▸ **Texto proporcionado**:
---*---

El Padrecito nos cambió la vida.
"¿Envidia de pene?", me dijo Bee, núbil periodista británica. "¡Viejo estúpido! Esa idea solo puede ser producto de una pérfida mente machista".
Cuando oí eso, caminando en las calles de Londres, temí que me hubiera dejado el tren. Que el Padrecito, si no había muerto, desfallecía.
Pero no. Ya su huella era imborrable, aunque una chiquilla de 25 años no lo supiera. Aunque hubiera sometido a una pobre mujer estreñida -Emma Eckstein- a una riesgosa operación de nariz, con el argumento de que su verdadero padecimiento era una histeria, y que había una relación entre nariz y sexo. Aunque recetó cocaína, y la usó, con consecuencias negativas. Ninguno de sus errores, sin embargo, es capaz de eliminar lo que queda de Freud para la vida, para el arte, para la humanidad. De él dijo el poeta Auden que aunque Freud estaba a menudo equivocado, encarna él solo un completo clima de opinión bajo el cual necesariamente vivimos todos.

---*---

▸ **Tareas por hacer**:
1. Indica si cada frase coincide con el texto sobre Freud y responde sí o no, citando tal cual las palabras del texto que lo deciden: (a) Bee es una periodista británica. (b) Freud recetó cocaína, pero nunca la usó. (c) Emma Eckstein pasó por una operación de nariz.
2. Sigue escribiendo el texto sobre Freud a partir de su última frase.

(Datos extraídos de una colección)

---*---

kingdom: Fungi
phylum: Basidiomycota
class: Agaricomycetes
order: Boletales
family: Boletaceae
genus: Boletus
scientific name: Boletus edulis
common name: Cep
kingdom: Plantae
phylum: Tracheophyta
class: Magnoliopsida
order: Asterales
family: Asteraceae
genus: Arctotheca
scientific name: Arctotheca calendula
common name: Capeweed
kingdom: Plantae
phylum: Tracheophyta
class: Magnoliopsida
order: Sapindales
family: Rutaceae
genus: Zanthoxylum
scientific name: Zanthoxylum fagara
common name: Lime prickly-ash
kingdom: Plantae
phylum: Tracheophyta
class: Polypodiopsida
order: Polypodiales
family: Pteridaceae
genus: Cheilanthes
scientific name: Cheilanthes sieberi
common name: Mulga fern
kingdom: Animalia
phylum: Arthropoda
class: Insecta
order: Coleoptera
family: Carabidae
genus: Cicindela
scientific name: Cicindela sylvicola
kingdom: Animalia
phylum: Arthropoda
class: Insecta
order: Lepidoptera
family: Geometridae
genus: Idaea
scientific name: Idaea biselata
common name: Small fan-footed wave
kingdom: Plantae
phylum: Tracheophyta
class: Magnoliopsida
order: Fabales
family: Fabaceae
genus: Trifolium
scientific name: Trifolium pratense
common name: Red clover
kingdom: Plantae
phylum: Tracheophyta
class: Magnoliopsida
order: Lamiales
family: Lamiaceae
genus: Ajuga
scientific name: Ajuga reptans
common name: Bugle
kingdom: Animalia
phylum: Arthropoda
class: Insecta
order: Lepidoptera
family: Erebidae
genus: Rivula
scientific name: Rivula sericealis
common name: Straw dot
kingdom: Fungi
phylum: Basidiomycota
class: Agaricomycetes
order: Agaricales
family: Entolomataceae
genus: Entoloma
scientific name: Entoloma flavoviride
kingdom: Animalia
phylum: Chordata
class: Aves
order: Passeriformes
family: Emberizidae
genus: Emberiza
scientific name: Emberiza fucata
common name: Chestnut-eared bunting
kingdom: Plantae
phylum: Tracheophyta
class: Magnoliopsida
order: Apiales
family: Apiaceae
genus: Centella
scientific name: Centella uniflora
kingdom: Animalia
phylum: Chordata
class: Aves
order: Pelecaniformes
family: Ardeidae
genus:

---*---

▸ **Respuestas por tarea**:
1.
(a) Sí: "núbil periodista británica".
(b) No: "Aunque recetó cocaína, y la usó, con consecuencias negativas."
(c) Sí: "-Emma Eckstein- a una riesgosa operación de nariz".

2.
No porque para estar in, una muchacha bonaerense tenía que tener analista antes que Peugeot. No porque el que no hubiera sufrido la transferencia era apenas un bosquejo de ser humano. No porque cada lapsus, cada chiste, era una revelación del inconsciente. No porque soñar con una culebra o coleccionar lapiceros era una clara fijación fálica. ¡No! El hecho freudiano capital, a decir de Lear, es que la vida es conflicto. Conflicto escondido, proveniente de ese terrible sótano del inconsciente que nadie entiende de verdad y que solo se manifiesta a zarpazos esporádicos.
Y aunque el psicoanálisis haya sido reemplazado ahora, como símbolo de estatus, por la cirugía estética o el uso de guardaespaldas, es un hecho que hasta Freud nadie había penetrado de manera más aguda en la psique humana.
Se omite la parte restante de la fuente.